Eamonn Holmes strikes me as one of those phenomena where, after the fact, we’ll wonder how we allowed it to continue for so long. A televisual throwback, Holmes’ woolly and frequently bizarre television appearances work perfectly well on a daytime sofa interviewing celebrities. But as a political journalist?
I would suggest that Holmes’ bumbling, idiotic interview with Jeremy Corbyn has less to do with media bias as simple ineptitude. And in these moments, where he’s played so hopelessly out of position he’s everything that Alan Partridge represents about media personalities: banal, awkward, insensitive and seemingly operating in a world of his own.
It’s no surprise that Steve Coogan and the other Partridge writers make such frequent references to him – the JPEG of a mutilated squirrel, the erstwhile rock-climbing partnership and the voice ‘clogged with throat fat’ – he’s a gift in the fictional world of a ridiculous TV presenter.
The only problem is, Eamonn Holmes is real.
Welcome To The Places Of My Life
“A diet of Tracker Bars means I’m able to lead the kind of physically active life that’s simply out of reach for many men my age such as Eamonn Holmes.”
“In the male TV presenter category, the field is more crowded but I think it’s fair to say I’m there or thereabouts. For whatever reason, Eamonn Holmes and myself have broken away from the peloton of over-50s male broadcasters. Alastair Stewart, John Stapleton and Nick Owen huff and puff without gaining ground, while Schofield and Madeley have had to stop by a safety car to be sick (still metaphor). Eamonn and I seem to have gone from strength to strength. Watching him in a bar, working the room, helping himself to crisps and nuts, it’s easy to see why he insists the make-up girls at Sky call him Mr Brilliant.

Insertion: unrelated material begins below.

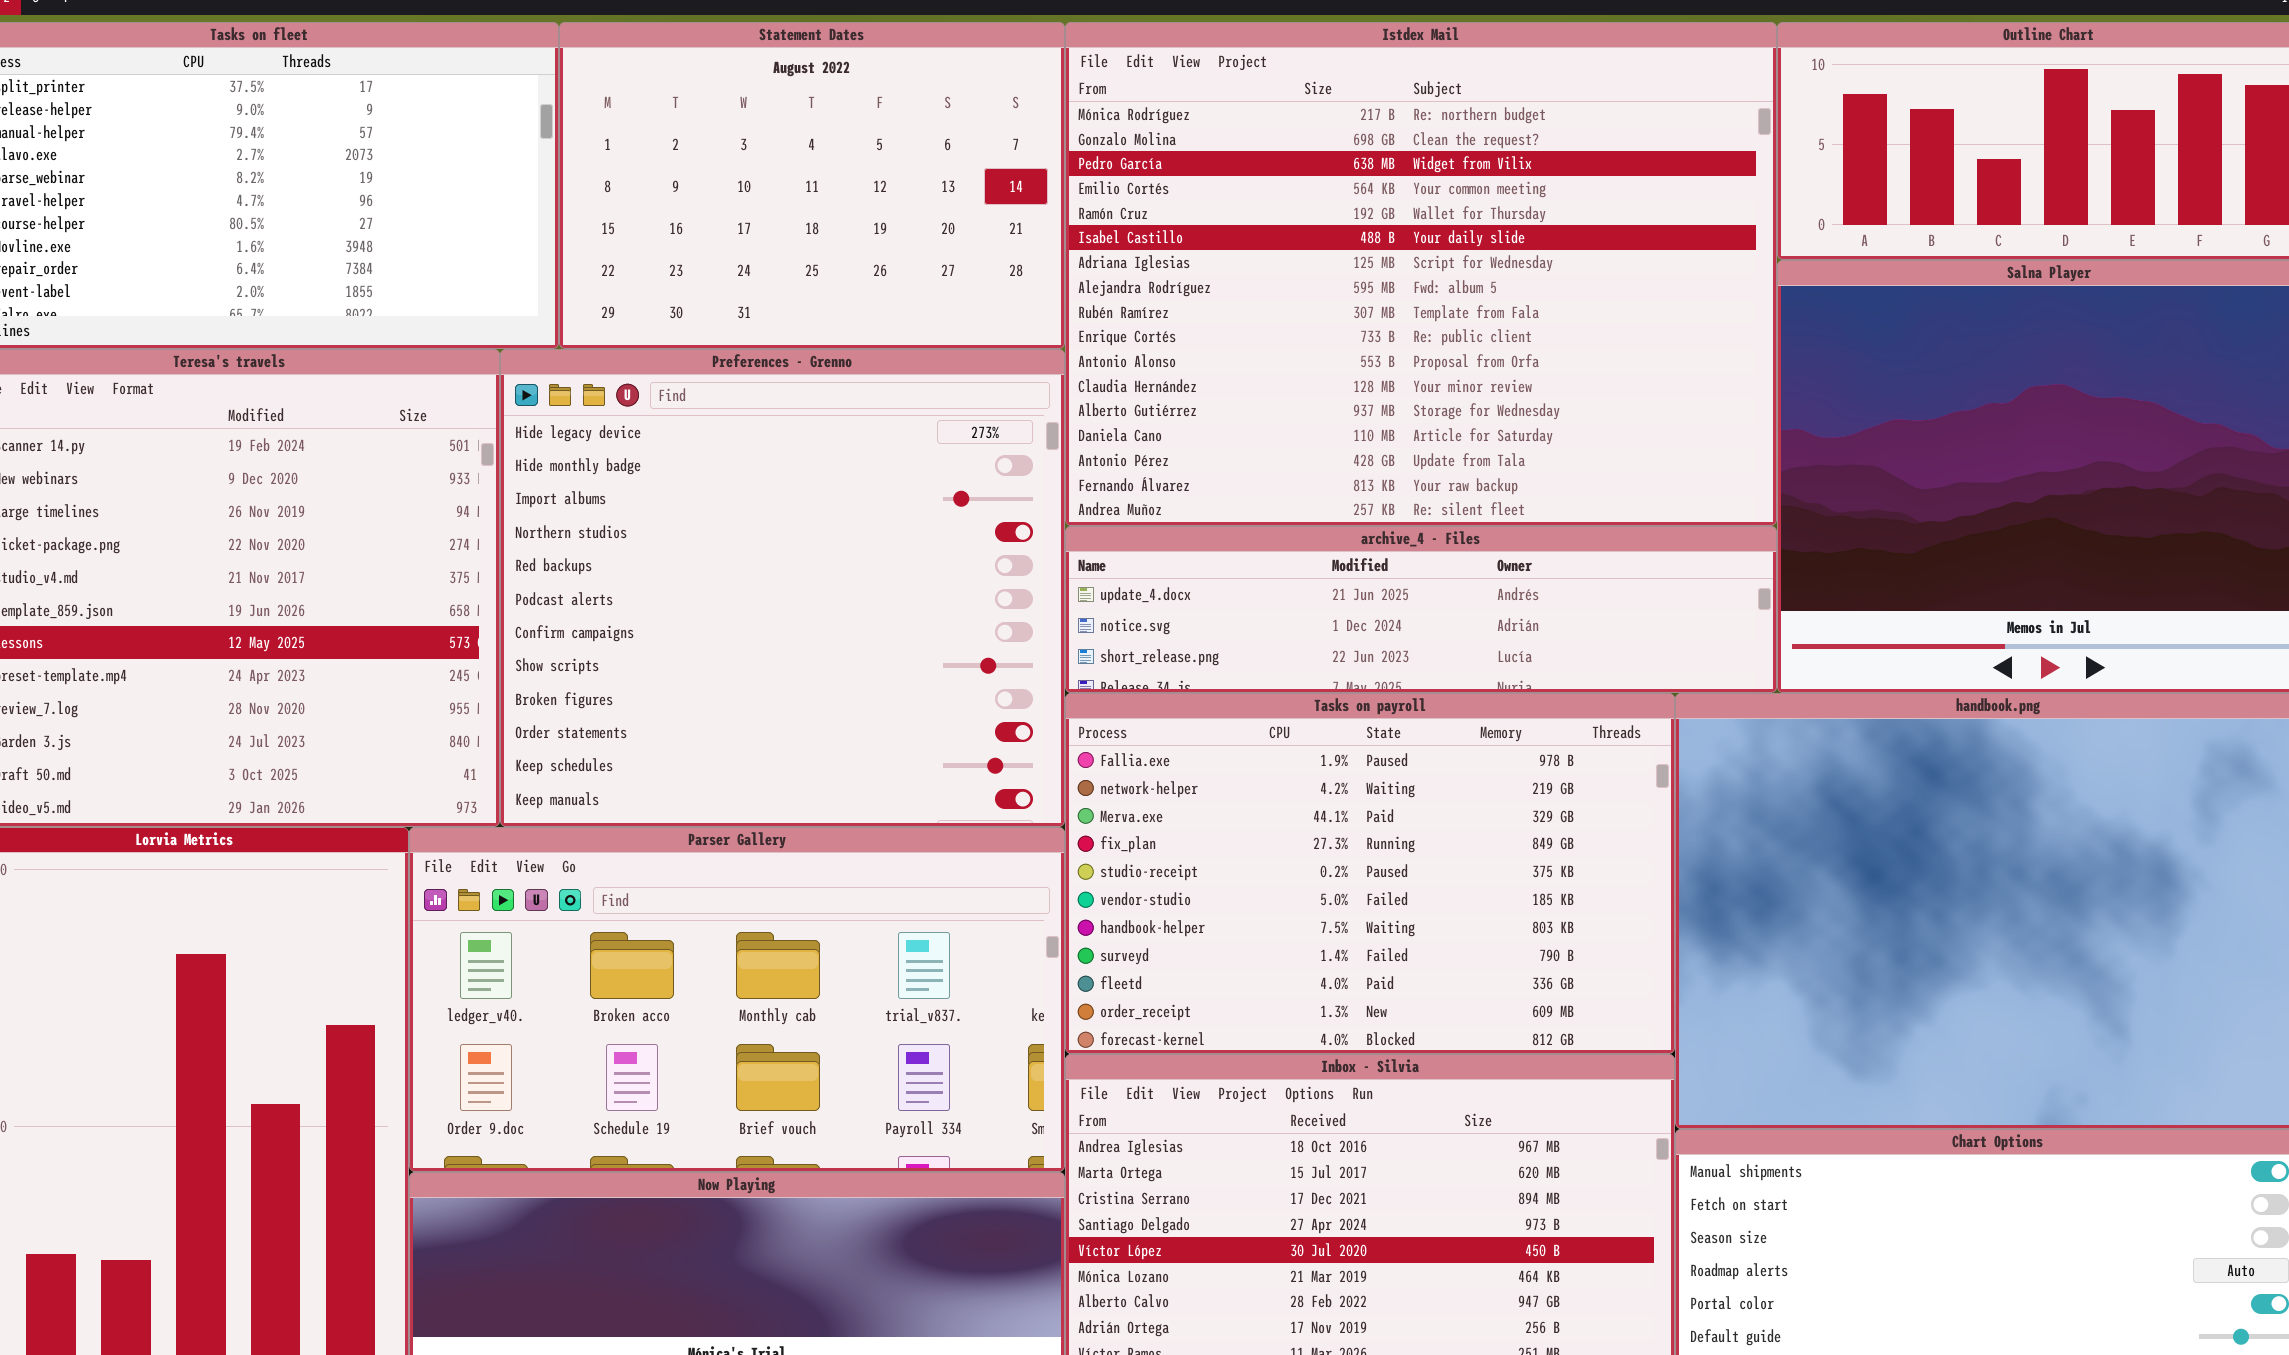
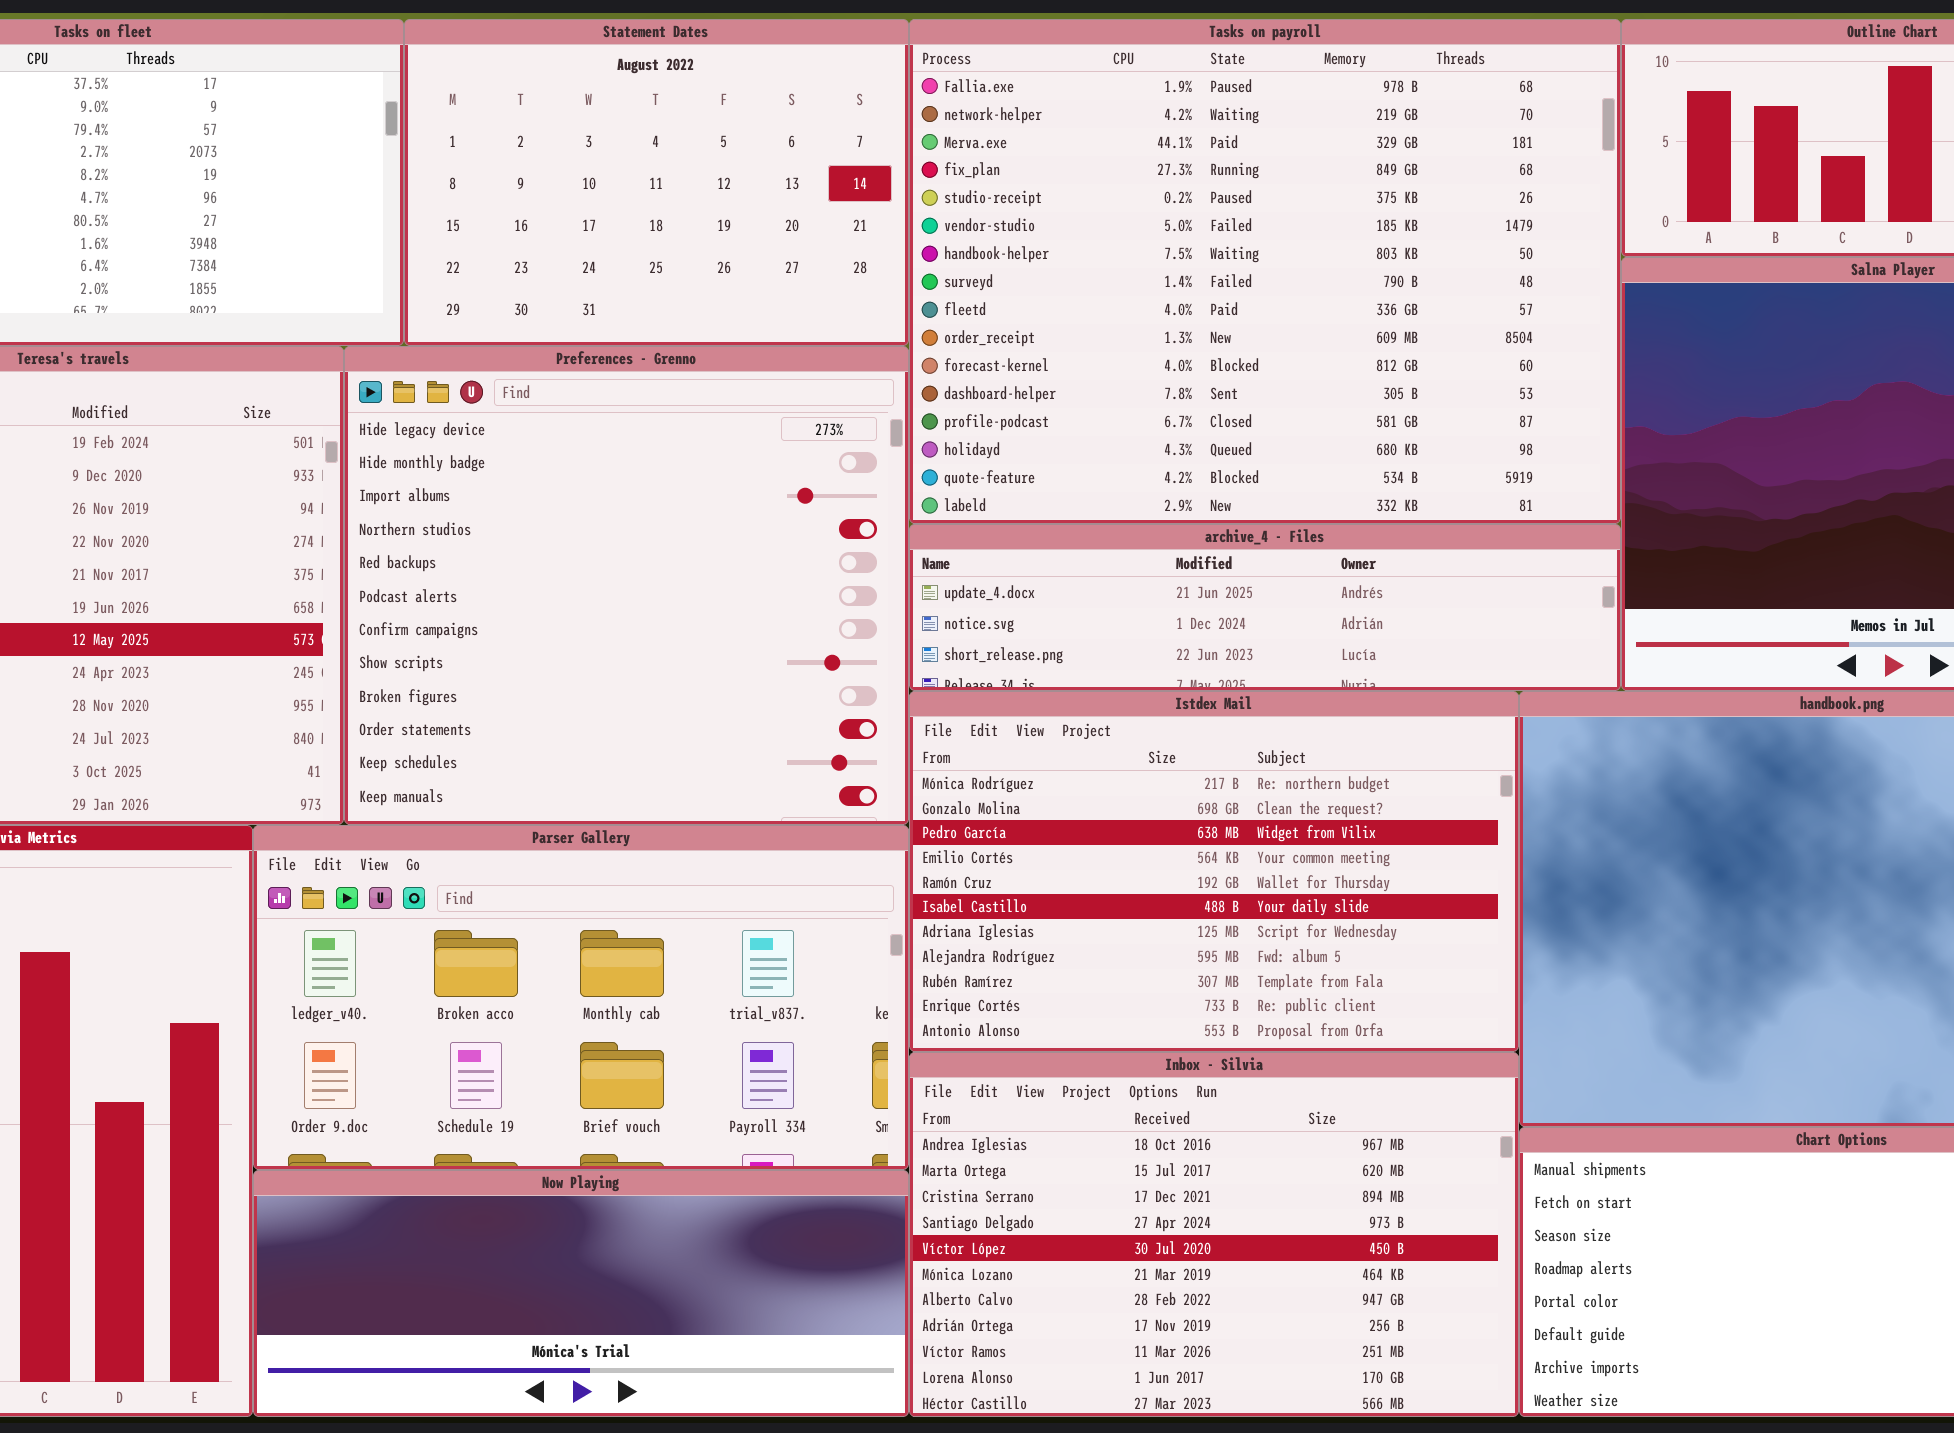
Istdex Mail: [1065,22,1777,526] -> [909,691,1519,1052], moved, resized
Tasks on payroll: [1065,693,1675,1054] -> [909,19,1621,524], moved, resized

I like to think I share that standing. “How can you? You’re not even on the telly,” he jokes, before laughing while making a “dzaaah” sound with his mouth which would make some people want to thump him in his stupid throat, but which I find genuinely endearing.”
“People assume I’m constantly surrounded by celebrity friends, but it’s not like that. I used to Skype chat with Eamonn Holmes every Sunday morning but he started to do it from the bath and I didn’t like that. It wasn’t his flesh – the bubble bath covered that – it was the fact he’d be eating sliders while he chatted to me (they’re basically small burgers). With the suds on his face, he was like Santa playing Pac-Man.”